24-letni zduńskowolanin zmyślił kradzież swojego samochodu. Okazało się, że kłamał.
18 sierpnia 2014 r. do komendy zgłosił się 24-letni zduńskowolanin i złożył zawiadomienie o przestępstwie. Z jego relacji wynikało, że na początku czerwca br. na parkingu przy Rynku w Szadku pozostawił samochód należący do jego mamy.
- Stwierdził, że pojazd renault megane o wartości 750 złotych został skradziony. Wersja przekazana policjantom od początku im nie pasowała. Śledczy rozpoczęli rozpytywanie zawiadamiającego co do szczegółów zdarzenia. Fakty podane przez niego nie były spójne. Przesłuchano również jego rodzinę i znajomych.

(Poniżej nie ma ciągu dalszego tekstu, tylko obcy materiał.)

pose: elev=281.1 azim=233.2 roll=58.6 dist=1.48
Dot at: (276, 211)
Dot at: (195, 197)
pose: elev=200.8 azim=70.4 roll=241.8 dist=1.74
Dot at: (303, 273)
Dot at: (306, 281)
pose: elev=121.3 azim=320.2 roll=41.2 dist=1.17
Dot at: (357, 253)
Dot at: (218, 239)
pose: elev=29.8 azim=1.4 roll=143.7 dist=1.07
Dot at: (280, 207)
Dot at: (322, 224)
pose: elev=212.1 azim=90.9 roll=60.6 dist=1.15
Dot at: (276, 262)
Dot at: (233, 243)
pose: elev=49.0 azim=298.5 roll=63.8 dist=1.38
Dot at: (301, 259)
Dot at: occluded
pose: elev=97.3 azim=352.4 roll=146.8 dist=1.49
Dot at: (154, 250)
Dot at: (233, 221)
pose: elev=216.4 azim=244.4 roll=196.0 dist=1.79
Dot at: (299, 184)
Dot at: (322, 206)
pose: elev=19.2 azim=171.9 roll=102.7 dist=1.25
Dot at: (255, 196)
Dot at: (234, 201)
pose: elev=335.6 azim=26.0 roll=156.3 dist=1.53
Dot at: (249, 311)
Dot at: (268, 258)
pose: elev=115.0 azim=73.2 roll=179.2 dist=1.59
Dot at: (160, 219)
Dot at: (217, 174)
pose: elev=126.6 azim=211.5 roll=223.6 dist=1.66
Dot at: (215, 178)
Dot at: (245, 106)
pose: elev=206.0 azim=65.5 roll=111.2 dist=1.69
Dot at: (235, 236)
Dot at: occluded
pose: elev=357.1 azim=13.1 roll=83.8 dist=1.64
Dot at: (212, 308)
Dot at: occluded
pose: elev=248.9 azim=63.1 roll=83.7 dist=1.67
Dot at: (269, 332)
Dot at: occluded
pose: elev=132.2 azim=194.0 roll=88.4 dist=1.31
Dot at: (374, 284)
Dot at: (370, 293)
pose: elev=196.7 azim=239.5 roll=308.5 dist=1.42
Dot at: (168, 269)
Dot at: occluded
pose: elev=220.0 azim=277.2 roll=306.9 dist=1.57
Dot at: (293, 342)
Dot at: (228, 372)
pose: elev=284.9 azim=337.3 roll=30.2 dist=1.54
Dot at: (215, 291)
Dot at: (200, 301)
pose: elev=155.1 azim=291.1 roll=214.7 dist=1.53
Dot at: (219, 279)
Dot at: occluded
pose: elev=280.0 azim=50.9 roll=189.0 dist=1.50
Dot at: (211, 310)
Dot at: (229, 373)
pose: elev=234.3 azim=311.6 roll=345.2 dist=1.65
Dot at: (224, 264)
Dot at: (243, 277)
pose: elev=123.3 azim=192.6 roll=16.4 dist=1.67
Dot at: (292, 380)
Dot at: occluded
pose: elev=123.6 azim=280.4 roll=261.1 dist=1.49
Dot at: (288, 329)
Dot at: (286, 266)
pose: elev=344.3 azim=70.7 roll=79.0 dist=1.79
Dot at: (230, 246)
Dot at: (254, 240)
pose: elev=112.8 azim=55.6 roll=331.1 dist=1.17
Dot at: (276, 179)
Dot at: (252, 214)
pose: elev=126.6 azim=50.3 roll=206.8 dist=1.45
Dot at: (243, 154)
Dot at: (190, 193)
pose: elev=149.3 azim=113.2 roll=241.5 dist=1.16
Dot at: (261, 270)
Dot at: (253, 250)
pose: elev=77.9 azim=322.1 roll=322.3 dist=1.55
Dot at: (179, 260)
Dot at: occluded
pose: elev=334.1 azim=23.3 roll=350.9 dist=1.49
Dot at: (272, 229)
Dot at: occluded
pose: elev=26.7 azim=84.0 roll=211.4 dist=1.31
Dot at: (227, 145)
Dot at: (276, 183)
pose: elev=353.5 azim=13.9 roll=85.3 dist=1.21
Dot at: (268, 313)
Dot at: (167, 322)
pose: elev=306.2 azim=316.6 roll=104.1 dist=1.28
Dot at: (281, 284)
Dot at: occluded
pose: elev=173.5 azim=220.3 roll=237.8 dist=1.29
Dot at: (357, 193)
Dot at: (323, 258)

I wtedy wyszło na jaw, że do kradzieży nie doszło - relacjonuje Jacek Kozłowski, rzecznik prasowy zduńskowolskiej policji.
Mężczyzna przyznał, że na początku czerwca wyjechał "meganką" za granicę. Tam samochód się zepsuł. Z uwagi na to, iż koszty naprawy były większe od wartości pojazdu, pozostawił go za granicą i wrócił samolotem. Nie powiedział o tym jednak mamie. Aby zatuszować brak samochodu postanowił wymyślić historyjkę o kradzieży.
W najbliższym czasie zostaną mu postawione zarzuty za zawiadomienie o nie popełnionym przestępstwie i fałszywych zeznaniach. Za te przestępstwa grozi kara pozbawienia wolności do lat 3.